DIRECTIONS:
Reproduce the records that follow in full, substituting "Convertible" for each occurrence of "Cabriolet" and leaving everything else unchanged.
——————————
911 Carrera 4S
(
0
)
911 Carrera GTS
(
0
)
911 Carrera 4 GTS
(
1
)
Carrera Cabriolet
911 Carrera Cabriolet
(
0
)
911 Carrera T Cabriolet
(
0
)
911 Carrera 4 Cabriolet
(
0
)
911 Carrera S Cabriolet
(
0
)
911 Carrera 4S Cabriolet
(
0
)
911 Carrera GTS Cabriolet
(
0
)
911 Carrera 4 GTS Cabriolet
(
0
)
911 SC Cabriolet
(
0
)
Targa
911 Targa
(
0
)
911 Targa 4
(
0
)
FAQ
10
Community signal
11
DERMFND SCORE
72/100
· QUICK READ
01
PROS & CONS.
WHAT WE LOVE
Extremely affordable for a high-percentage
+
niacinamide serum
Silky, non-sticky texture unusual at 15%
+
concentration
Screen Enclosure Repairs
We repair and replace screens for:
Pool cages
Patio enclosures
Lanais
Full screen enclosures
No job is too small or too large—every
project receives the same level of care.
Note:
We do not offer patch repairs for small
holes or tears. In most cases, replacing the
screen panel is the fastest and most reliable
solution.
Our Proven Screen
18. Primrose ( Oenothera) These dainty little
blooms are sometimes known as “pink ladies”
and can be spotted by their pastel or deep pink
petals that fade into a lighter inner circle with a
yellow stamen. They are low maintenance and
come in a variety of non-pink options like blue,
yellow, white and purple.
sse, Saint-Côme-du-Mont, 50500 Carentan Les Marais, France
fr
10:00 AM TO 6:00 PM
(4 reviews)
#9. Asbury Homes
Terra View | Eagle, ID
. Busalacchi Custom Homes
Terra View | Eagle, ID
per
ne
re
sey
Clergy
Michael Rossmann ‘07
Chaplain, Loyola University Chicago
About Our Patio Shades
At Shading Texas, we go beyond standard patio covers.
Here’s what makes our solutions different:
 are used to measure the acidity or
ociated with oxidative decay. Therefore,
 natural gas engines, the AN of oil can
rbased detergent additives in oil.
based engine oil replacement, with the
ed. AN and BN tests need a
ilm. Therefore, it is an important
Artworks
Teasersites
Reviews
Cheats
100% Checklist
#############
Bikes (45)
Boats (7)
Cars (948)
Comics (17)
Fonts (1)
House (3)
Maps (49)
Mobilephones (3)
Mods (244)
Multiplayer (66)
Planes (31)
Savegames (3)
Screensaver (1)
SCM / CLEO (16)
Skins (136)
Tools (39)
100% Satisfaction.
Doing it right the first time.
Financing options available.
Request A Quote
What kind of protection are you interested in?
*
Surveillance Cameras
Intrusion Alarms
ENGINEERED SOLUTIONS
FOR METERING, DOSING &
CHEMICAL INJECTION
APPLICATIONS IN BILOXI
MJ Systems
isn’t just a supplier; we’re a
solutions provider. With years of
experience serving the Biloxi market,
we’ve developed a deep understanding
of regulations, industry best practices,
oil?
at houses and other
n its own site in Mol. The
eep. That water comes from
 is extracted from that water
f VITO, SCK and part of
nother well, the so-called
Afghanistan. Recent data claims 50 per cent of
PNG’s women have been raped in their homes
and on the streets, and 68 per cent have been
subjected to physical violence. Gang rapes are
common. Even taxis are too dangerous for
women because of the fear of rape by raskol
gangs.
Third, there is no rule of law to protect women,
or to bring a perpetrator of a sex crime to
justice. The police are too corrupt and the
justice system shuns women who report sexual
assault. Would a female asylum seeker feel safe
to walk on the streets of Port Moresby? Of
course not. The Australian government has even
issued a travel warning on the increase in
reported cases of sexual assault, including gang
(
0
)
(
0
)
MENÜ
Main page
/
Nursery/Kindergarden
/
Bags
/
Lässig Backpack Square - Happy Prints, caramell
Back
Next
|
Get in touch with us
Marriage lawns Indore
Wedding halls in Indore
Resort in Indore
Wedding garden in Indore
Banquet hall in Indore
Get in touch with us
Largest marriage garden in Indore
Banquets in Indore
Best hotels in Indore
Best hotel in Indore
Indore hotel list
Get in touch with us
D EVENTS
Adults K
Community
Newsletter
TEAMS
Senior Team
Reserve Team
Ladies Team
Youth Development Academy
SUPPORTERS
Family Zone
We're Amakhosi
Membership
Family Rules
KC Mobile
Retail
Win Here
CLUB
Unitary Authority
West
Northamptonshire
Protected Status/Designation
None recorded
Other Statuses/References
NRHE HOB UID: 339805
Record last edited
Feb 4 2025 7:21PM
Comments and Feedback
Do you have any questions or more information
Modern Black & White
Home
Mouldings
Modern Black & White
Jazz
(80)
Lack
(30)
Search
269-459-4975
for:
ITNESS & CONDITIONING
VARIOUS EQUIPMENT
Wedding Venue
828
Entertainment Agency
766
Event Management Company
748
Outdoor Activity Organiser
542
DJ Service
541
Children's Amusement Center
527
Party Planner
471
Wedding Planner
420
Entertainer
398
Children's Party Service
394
——————————
ANSWER BOX:
911 Carrera 4S
(
0
)
911 Carrera GTS
(
0
)
911 Carrera 4 GTS
(
1
)
Carrera Convertible
911 Carrera Convertible
(
0
)
911 Carrera T Convertible
(
0
)
911 Carrera 4 Convertible
(
0
)
911 Carrera S Convertible
(
0
)
911 Carrera 4S Convertible
(
0
)
911 Carrera GTS Convertible
(
0
)
911 Carrera 4 GTS Convertible
(
0
)
911 SC Convertible
(
0
)
Targa
911 Targa
(
0
)
911 Targa 4
(
0
)
FAQ
10
Community signal
11
DERMFND SCORE
72/100
· QUICK READ
01
PROS & CONS.
WHAT WE LOVE
Extremely affordable for a high-percentage
+
niacinamide serum
Silky, non-sticky texture unusual at 15%
+
concentration
Screen Enclosure Repairs
We repair and replace screens for:
Pool cages
Patio enclosures
Lanais
Full screen enclosures
No job is too small or too large—every
project receives the same level of care.
Note:
We do not offer patch repairs for small
holes or tears. In most cases, replacing the
screen panel is the fastest and most reliable
solution.
Our Proven Screen
18. Primrose ( Oenothera) These dainty little
blooms are sometimes known as “pink ladies”
and can be spotted by their pastel or deep pink
petals that fade into a lighter inner circle with a
yellow stamen. They are low maintenance and
come in a variety of non-pink options like blue,
yellow, white and purple.
sse, Saint-Côme-du-Mont, 50500 Carentan Les Marais, France
fr
10:00 AM TO 6:00 PM
(4 reviews)
#9. Asbury Homes
Terra View | Eagle, ID
. Busalacchi Custom Homes
Terra View | Eagle, ID
per
ne
re
sey
Clergy
Michael Rossmann ‘07
Chaplain, Loyola University Chicago
About Our Patio Shades
At Shading Texas, we go beyond standard patio covers.
Here’s what makes our solutions different:
 are used to measure the acidity or
ociated with oxidative decay. Therefore,
 natural gas engines, the AN of oil can
rbased detergent additives in oil.
based engine oil replacement, with the
ed. AN and BN tests need a
ilm. Therefore, it is an important
Artworks
Teasersites
Reviews
Cheats
100% Checklist
#############
Bikes (45)
Boats (7)
Cars (948)
Comics (17)
Fonts (1)
House (3)
Maps (49)
Mobilephones (3)
Mods (244)
Multiplayer (66)
Planes (31)
Savegames (3)
Screensaver (1)
SCM / CLEO (16)
Skins (136)
Tools (39)
100% Satisfaction.
Doing it right the first time.
Financing options available.
Request A Quote
What kind of protection are you interested in?
*
Surveillance Cameras
Intrusion Alarms
ENGINEERED SOLUTIONS
FOR METERING, DOSING &
CHEMICAL INJECTION
APPLICATIONS IN BILOXI
MJ Systems
isn’t just a supplier; we’re a
solutions provider. With years of
experience serving the Biloxi market,
we’ve developed a deep understanding
of regulations, industry best practices,
oil?
at houses and other
n its own site in Mol. The
eep. That water comes from
 is extracted from that water
f VITO, SCK and part of
nother well, the so-called
Afghanistan. Recent data claims 50 per cent of
PNG’s women have been raped in their homes
and on the streets, and 68 per cent have been
subjected to physical violence. Gang rapes are
common. Even taxis are too dangerous for
women because of the fear of rape by raskol
gangs.
Third, there is no rule of law to protect women,
or to bring a perpetrator of a sex crime to
justice. The police are too corrupt and the
justice system shuns women who report sexual
assault. Would a female asylum seeker feel safe
to walk on the streets of Port Moresby? Of
course not. The Australian government has even
issued a travel warning on the increase in
reported cases of sexual assault, including gang
(
0
)
(
0
)
MENÜ
Main page
/
Nursery/Kindergarden
/
Bags
/
Lässig Backpack Square - Happy Prints, caramell
Back
Next
|
Get in touch with us
Marriage lawns Indore
Wedding halls in Indore
Resort in Indore
Wedding garden in Indore
Banquet hall in Indore
Get in touch with us
Largest marriage garden in Indore
Banquets in Indore
Best hotels in Indore
Best hotel in Indore
Indore hotel list
Get in touch with us
D EVENTS
Adults K
Community
Newsletter
TEAMS
Senior Team
Reserve Team
Ladies Team
Youth Development Academy
SUPPORTERS
Family Zone
We're Amakhosi
Membership
Family Rules
KC Mobile
Retail
Win Here
CLUB
Unitary Authority
West
Northamptonshire
Protected Status/Designation
None recorded
Other Statuses/References
NRHE HOB UID: 339805
Record last edited
Feb 4 2025 7:21PM
Comments and Feedback
Do you have any questions or more information
Modern Black & White
Home
Mouldings
Modern Black & White
Jazz
(80)
Lack
(30)
Search
269-459-4975
for:
ITNESS & CONDITIONING
VARIOUS EQUIPMENT
Wedding Venue
828
Entertainment Agency
766
Event Management Company
748
Outdoor Activity Organiser
542
DJ Service
541
Children's Amusement Center
527
Party Planner
471
Wedding Planner
420
Entertainer
398
Children's Party Service
394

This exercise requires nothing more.